今回のCOP25は、世界で高まる危機感と、若者たちに代表される気候変動対策強化の声に応えることが求められていました。
国連のアントニオ・グテーレス事務総長はCOP25の開会スピーチで、「各国は、パリ協定の下での約束を誠実に守るだけでなく、野心を大幅に強化することが必要だ」と呼びかけました。議長国チリのシュミット環境大臣もCOP25を「野心のCOPにしたい」と述べていました(COP25は会場がスペイン・マドリードに変更されたが、議長国はチリで変わらず)。

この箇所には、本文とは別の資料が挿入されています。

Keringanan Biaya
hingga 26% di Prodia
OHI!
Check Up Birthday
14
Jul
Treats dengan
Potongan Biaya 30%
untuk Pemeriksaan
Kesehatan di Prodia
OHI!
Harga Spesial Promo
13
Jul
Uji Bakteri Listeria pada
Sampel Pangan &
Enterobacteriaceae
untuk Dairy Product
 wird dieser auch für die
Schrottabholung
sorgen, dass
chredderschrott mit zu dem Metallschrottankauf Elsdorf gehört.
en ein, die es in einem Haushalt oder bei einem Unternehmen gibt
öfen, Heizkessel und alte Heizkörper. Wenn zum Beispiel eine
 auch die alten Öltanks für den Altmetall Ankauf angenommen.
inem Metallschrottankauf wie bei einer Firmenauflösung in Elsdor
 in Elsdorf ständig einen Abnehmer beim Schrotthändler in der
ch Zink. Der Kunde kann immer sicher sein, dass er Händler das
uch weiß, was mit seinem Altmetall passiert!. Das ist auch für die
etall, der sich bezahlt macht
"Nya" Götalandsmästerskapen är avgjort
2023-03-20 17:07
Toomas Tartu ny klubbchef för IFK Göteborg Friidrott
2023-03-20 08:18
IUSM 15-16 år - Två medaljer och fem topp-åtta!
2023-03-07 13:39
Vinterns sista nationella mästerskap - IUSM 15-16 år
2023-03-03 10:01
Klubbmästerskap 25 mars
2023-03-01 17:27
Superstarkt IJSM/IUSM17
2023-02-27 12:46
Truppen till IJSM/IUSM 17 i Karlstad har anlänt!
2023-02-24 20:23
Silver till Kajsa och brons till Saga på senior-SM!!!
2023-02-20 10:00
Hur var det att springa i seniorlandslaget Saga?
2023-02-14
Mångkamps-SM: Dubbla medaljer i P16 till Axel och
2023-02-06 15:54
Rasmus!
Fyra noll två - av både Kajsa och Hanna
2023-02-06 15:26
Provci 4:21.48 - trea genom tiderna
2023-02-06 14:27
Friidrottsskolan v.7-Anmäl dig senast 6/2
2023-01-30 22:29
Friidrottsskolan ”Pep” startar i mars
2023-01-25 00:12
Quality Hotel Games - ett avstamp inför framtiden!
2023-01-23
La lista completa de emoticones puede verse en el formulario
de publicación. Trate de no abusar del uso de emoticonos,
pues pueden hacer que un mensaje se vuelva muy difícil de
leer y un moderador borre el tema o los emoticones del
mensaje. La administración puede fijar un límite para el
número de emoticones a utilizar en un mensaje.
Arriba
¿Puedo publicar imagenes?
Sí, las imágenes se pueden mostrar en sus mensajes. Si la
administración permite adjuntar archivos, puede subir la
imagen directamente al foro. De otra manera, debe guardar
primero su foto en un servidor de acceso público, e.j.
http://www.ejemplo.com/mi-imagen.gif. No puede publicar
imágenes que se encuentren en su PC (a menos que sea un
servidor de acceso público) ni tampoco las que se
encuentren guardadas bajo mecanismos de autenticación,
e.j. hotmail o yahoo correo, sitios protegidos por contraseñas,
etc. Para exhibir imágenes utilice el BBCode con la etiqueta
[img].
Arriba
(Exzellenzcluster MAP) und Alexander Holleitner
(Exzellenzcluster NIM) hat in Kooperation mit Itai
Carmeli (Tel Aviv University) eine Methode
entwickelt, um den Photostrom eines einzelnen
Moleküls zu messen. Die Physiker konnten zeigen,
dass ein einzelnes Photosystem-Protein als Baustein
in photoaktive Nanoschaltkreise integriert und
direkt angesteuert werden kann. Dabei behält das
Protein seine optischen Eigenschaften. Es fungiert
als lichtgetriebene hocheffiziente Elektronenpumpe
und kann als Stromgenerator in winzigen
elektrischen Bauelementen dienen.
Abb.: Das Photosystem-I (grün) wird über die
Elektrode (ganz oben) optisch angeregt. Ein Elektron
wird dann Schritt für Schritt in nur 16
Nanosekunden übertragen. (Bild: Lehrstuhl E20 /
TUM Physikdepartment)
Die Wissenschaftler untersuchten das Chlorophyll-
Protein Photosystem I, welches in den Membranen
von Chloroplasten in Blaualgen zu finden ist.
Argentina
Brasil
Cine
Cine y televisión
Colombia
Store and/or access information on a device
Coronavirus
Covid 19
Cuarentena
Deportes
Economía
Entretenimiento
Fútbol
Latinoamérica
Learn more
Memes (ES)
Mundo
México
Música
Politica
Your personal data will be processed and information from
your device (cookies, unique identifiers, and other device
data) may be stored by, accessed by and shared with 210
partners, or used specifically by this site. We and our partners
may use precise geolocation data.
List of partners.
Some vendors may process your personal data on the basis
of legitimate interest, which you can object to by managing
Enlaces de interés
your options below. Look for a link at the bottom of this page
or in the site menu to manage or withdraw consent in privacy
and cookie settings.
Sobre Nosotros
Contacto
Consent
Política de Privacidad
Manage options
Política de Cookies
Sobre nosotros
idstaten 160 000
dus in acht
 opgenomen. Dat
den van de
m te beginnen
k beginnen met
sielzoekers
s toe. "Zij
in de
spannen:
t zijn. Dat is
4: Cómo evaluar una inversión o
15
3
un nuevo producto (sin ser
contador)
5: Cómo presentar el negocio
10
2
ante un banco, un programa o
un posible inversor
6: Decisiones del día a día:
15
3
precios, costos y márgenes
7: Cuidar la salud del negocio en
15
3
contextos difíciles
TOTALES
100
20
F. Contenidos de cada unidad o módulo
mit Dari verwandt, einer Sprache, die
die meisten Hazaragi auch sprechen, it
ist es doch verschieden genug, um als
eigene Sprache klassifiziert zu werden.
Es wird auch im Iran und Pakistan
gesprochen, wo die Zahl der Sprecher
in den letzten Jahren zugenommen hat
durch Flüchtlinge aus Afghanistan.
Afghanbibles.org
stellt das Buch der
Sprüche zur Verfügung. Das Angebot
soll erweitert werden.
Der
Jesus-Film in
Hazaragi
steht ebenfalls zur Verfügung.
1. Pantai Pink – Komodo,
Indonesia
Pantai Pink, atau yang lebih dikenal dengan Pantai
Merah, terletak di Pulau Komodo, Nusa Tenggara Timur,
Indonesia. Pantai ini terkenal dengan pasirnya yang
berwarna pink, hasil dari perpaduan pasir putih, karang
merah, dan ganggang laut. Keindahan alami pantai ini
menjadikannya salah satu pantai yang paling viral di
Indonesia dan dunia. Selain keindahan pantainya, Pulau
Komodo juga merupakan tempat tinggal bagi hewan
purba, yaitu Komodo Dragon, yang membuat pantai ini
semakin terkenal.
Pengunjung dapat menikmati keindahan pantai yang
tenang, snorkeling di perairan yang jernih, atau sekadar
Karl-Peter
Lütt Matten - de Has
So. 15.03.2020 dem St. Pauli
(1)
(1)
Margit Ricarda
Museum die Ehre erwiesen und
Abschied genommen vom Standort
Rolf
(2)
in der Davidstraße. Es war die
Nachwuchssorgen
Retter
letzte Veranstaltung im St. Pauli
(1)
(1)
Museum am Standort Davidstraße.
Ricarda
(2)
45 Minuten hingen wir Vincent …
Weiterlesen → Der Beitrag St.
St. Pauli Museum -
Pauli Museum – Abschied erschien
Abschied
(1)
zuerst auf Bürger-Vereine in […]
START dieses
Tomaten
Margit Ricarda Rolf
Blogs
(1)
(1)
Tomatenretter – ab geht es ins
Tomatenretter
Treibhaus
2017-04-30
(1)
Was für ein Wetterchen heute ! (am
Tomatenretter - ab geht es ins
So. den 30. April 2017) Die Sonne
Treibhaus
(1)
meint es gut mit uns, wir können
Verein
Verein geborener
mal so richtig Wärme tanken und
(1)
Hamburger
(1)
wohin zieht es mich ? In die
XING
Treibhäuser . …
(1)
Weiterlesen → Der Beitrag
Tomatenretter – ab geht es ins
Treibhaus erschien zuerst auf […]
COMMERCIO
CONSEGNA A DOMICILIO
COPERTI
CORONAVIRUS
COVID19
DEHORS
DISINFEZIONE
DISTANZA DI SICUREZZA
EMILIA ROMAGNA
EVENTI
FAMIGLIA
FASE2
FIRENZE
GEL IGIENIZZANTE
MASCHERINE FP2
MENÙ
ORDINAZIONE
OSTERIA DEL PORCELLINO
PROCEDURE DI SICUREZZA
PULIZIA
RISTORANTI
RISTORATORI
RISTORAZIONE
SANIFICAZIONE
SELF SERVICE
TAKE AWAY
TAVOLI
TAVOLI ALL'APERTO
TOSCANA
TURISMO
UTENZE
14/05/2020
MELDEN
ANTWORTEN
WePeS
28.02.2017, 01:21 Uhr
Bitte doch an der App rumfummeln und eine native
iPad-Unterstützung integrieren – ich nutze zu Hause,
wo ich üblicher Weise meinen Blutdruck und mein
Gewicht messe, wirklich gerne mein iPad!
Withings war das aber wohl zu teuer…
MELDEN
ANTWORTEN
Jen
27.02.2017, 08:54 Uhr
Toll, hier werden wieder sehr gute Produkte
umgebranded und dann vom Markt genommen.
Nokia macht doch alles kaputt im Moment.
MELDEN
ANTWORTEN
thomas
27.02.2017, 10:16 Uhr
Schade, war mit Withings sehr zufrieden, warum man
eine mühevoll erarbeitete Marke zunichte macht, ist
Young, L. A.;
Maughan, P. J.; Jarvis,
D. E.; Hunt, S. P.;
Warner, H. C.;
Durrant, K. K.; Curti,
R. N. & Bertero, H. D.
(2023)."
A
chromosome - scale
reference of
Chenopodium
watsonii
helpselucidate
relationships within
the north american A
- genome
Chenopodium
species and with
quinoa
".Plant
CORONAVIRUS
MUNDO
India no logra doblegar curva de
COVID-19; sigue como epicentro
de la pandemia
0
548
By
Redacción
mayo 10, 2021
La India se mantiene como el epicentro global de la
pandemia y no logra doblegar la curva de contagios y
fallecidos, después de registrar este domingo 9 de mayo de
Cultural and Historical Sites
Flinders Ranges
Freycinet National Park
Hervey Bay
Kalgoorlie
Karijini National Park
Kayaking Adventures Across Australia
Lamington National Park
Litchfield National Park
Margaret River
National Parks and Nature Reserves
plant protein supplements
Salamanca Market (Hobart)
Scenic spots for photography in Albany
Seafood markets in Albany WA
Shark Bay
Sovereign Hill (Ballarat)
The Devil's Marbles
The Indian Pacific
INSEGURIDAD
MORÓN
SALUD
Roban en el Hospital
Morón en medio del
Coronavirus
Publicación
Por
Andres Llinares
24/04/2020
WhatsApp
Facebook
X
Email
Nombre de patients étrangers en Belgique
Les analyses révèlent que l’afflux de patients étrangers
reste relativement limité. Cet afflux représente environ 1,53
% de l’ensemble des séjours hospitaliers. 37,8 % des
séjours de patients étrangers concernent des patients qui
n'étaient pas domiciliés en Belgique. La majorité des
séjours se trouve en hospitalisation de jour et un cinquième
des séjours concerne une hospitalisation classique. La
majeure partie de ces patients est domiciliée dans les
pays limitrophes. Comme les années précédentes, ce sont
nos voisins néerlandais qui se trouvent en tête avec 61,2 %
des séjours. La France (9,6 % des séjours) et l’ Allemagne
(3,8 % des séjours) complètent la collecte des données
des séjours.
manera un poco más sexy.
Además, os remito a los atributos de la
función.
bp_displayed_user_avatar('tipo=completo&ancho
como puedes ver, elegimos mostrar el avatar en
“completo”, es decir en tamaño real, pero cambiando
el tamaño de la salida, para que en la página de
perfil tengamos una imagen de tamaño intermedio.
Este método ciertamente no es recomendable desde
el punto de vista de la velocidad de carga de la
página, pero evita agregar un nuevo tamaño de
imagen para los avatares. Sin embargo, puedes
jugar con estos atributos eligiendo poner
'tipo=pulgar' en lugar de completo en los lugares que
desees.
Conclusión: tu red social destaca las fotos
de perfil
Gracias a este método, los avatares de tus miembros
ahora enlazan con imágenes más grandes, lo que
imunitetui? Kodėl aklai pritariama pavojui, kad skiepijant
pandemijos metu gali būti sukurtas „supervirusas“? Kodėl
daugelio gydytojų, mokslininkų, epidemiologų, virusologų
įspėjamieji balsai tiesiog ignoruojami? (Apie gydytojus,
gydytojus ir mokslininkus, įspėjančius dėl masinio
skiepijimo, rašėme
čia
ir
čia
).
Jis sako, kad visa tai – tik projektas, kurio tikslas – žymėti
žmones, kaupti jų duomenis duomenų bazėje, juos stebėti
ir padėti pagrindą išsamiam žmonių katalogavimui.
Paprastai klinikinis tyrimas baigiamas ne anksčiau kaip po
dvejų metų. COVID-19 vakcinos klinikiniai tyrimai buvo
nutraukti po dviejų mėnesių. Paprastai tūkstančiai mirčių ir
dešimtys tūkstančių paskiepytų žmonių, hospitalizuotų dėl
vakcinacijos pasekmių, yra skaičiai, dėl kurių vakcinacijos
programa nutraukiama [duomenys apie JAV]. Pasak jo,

「野心強化」に向けた気運を盛り上げるため、2019年9月に国連事務総長主催で気候行動サミットが開催され、議長国チリの主導で野心のための気候同盟(Climate Ambition Alliance)が結成されました。同盟参加国のうち、2020年までに削減目標を強化して再提出すると宣言している国は73カ国あり、加えて、国内で検討を始めた国が11カ国あります(2019年12月11日時点)。残念ながら、この計84カ国の中に日本は含まれていません。
一方、国内で検討を始めた11カ国の中には欧州の国が多く含まれており、COP25会期中の12月11日、欧州委員会は「欧州グリーンディール」と呼ばれる削減目標引き上げの提案を含む一連の政策を発表しました。提案は、2050年までに温室効果ガスの排出を実質ゼロにするとともに、2030年までの排出削減目標を現行の40%削減から“少なくとも”50%削減に引き上げるというものです。
会期後半には、マーシャル諸島やコスタリカなど、島嶼国や一部の中南米諸国からなる高い野心連合(High Ambition Coalition)と呼ばれるグループが記者会見を行い、COP25の成果としてNDC強化の文言を入れることを支持しました。
最終的には、現状の取り組みとパリ協定目標のギャップを考慮し、「可能な限り高い野心」の反映を求める文言に合意しましたが、目標引き上げを直接的に求める表現とはなりませんでした。
日本に求められること
依然、世界各国が掲げている排出削減目標と、パリ協定が目指す「産業革命前からの世界の平均気温の上昇を2℃より十分低く保ちつつ、1.5℃に抑える努力を追求する」という長期目標の間には大きな隔たりが存在します。
2020年に、日本も含めた各国が取り組みを強化できるかが大きく問われています。
【プロフィル】山岸尚之
2003年に米ボストン大大学院修士号を取得後、WWFジャパンで温暖化とエネルギー政策提言に従事。